6 thoughts on “IRAQI ENDGAME”

  • Don't truth me, Bro' says:

    The art of the whipsaw is displayed in detail in Robert Caro's The Power Broker: Robert Moses and the Fall of New York. Moses was slimy SOB and would be driving stakes or digging up roads well before he was legally able to do so.
    The underlying example set by Moses that the true fount of wealth in America is the tax coffers fits a pattern, in my mind. Caro's Lyndon Johnson bio is an extrapolation of that through the lense of Johnson's career. When the final volume comes out this year, with Caro's dogged research, I predict that he will have found that Johnson knew of Kennedy's assassination in advance, even if he was not culpable in any active sense. The sheer magnitude of expenditure in Viet Nam is the most obvious aspect of it as the blueprint for taking tax dollars from everyone and putting them in the pockets of a select minority while exerting greater and greater control over the general populace.
    Media ownership coupled with utility/energy ownership as well as military ownership, and all in the hands of more or less the same people who favor the market while pillaging the govt. dole. Hitler needed 33%. Here we have 1/100th of 1 percent ordering the 1/10th of 1 percent leading the next 10% leading a random smattering of fundamentalist redneck self-loathing projectionists of about 15-20% around by the nose.

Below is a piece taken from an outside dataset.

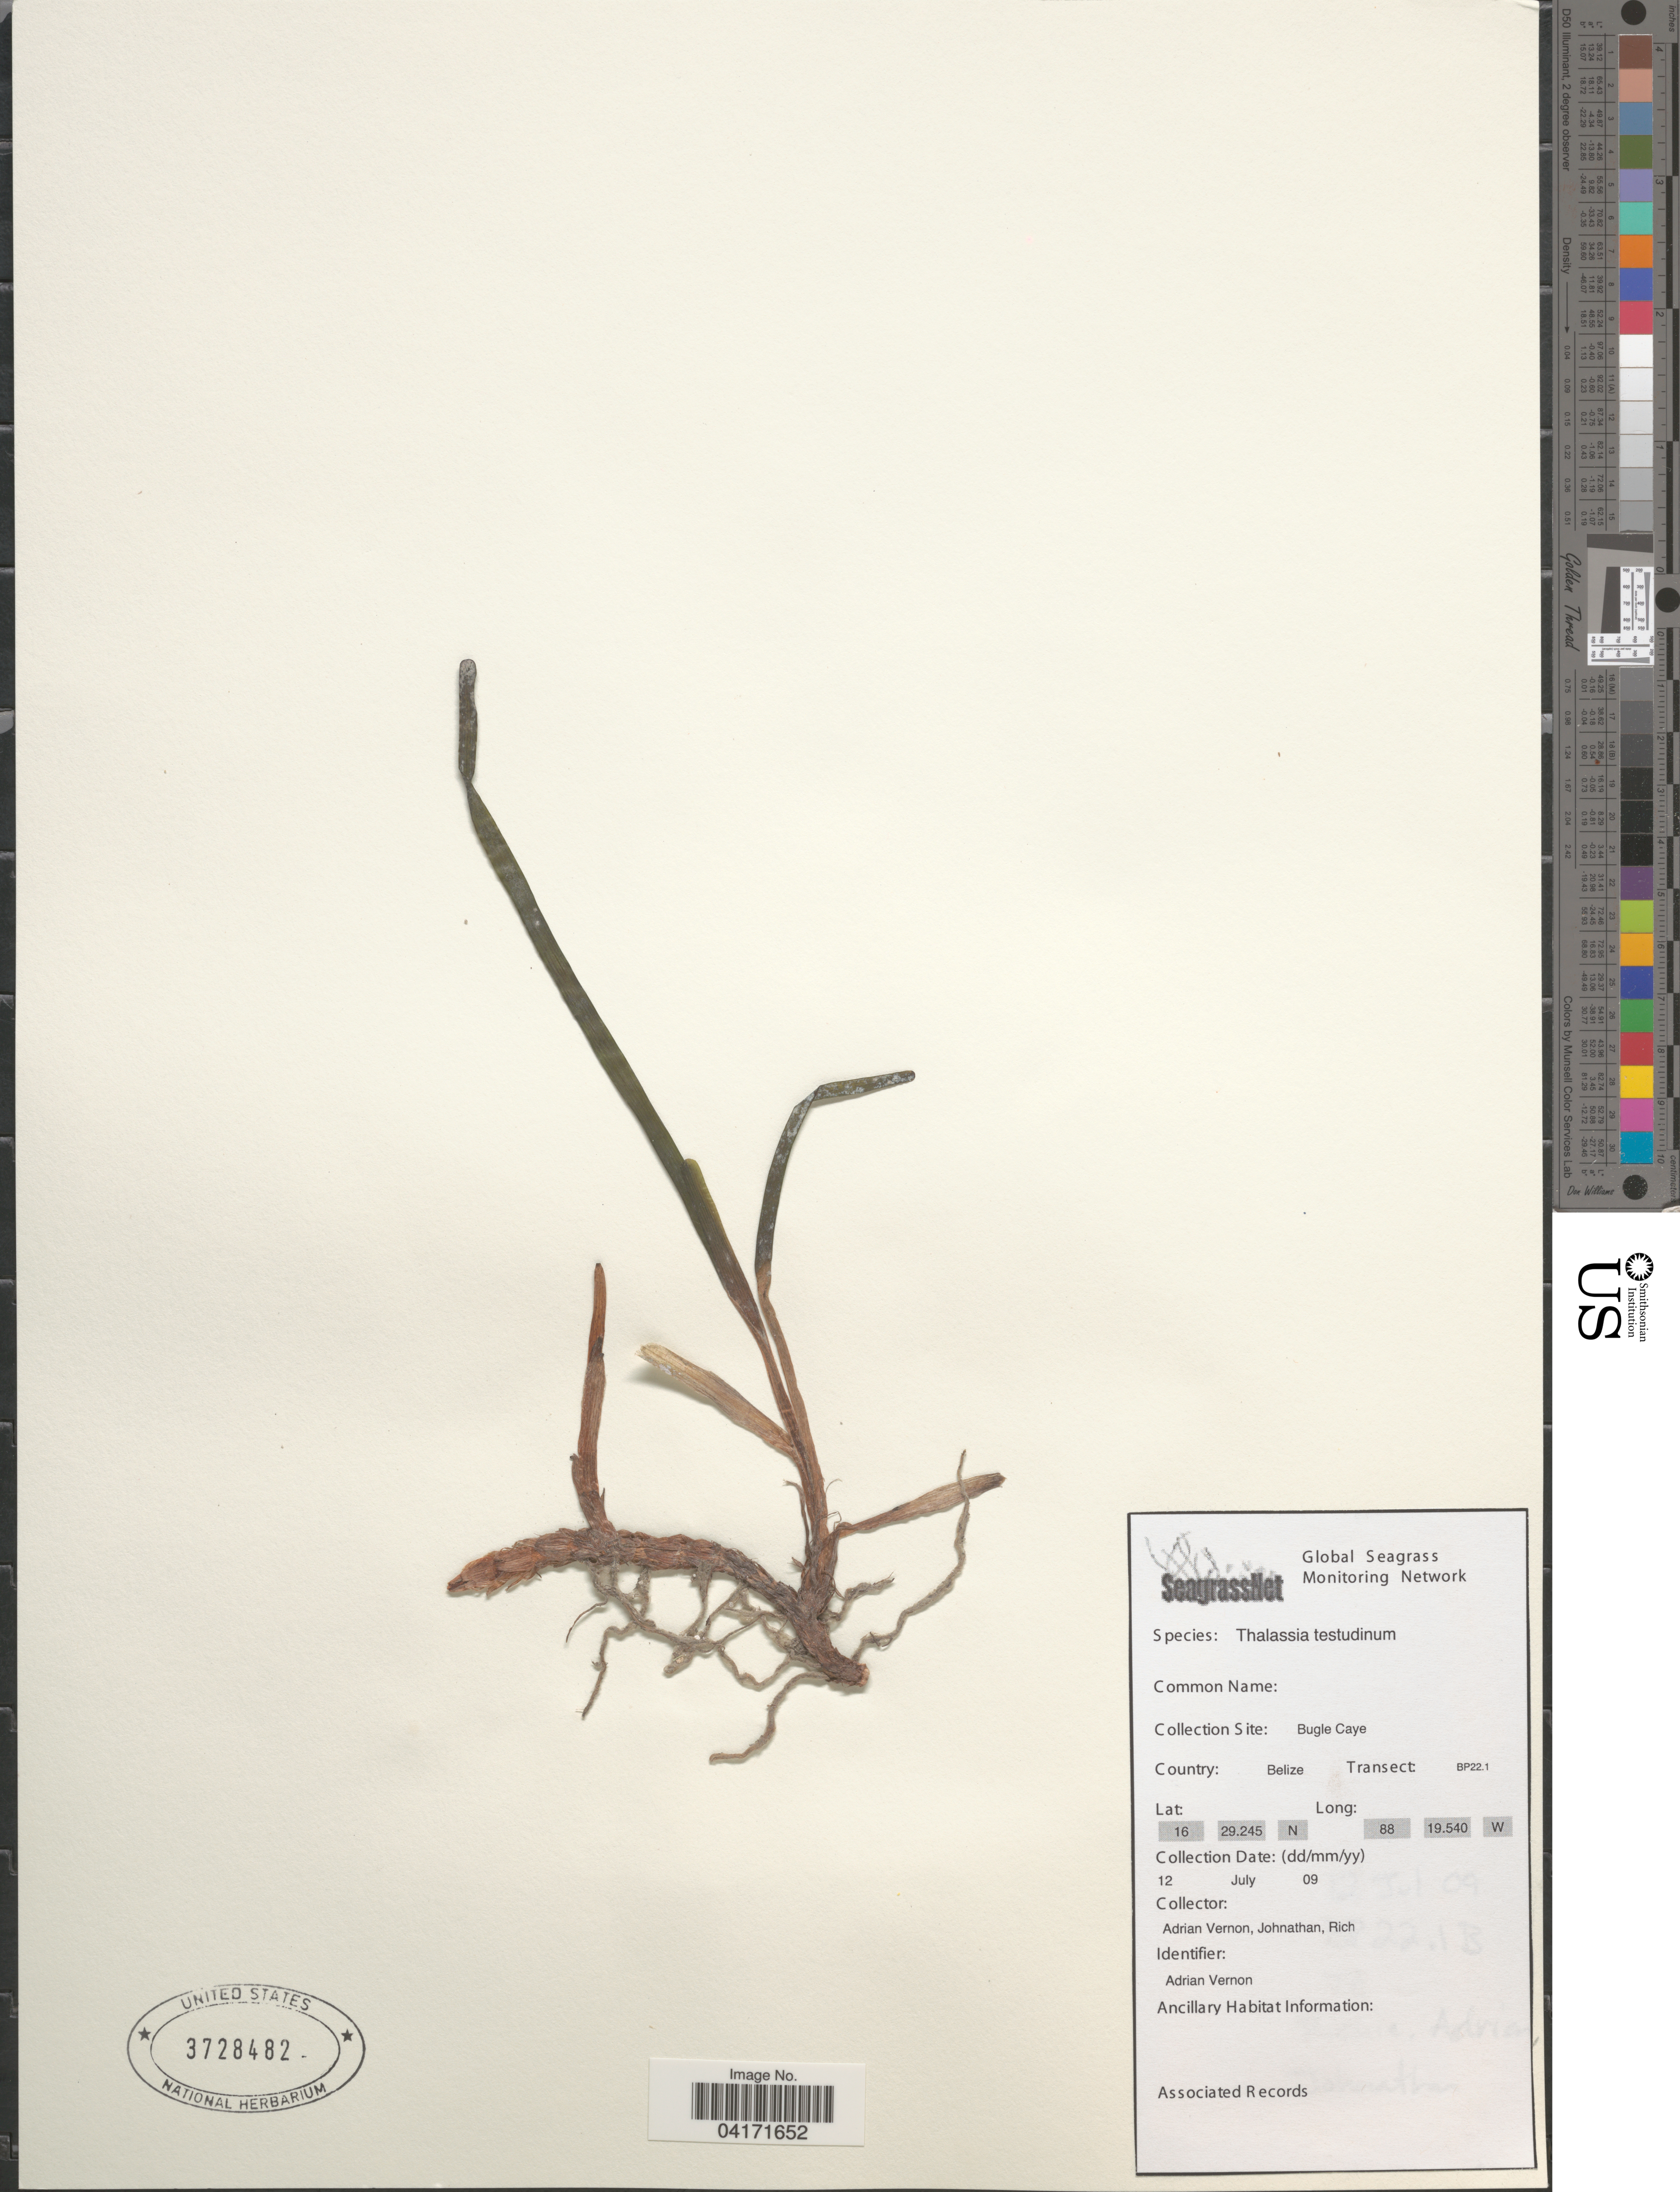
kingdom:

  • Might not the next president follow the Nixonian example of promising progress, waiting out the first term, and then, when lame-duckedness has made him/her bulletproof, pull out and call it "peace with honor"? Granted, Iraq will be fucked, and much worse off than when we went in, but since our nation is already at a point of "screw 'em–it's them or us, and it ain't gonna be us," won't that be the inevitable decision?

  • I have to agree. The whole point of this Iraq clusterfuck was perpetual war. There was never any intention to go in and get out. And once it was started, it's nearly impossible to stop. We're stuck.

    So is it worse to pull out, let the whole region go to hell in a handbasket, or do we continue to waste money and lives trying to keep things from getting any worse? This fucking blows.

  • VASQUEZ
    All right, we can't blow the fuck
    out of them…why not roll some
    canisters of CN-20 down there.
    Nerve gas the whole nest?

    HUDSON
    Look, man, let's just bug out and
    call it even, okay?

    RIPLEY
    (to Vasquez)
    No good. How do we know it'll
    effect their biochemistry? I say
    we take off and nuke the entire
    site from orbit. It's the only
    way to be sure.

    BURKE
    Now hold on a second. I'm not
    authorizing that action.

    RIPLEY
    Why not?

    Burke senses the challenge in her tone and backpedals
    flawlessly into conciliatory mode.

    BURKE
    Well, I mean…I know this is an
    emotional moment, but let's not
    make snap judgments. Let's move
    cautiously. First, this physical
    installation had a substantial
    dollar value attached to it —

    Lowering the level of discourse day in and day out.

  • The thing people need to realize is that the fighting in Iraq will continue whether or not our troops are there. So leaving our troops in Iraq helps how?? Maybe the thing to do is that if they haven't started bringing the troops home, vote out everyone up for election in 2010.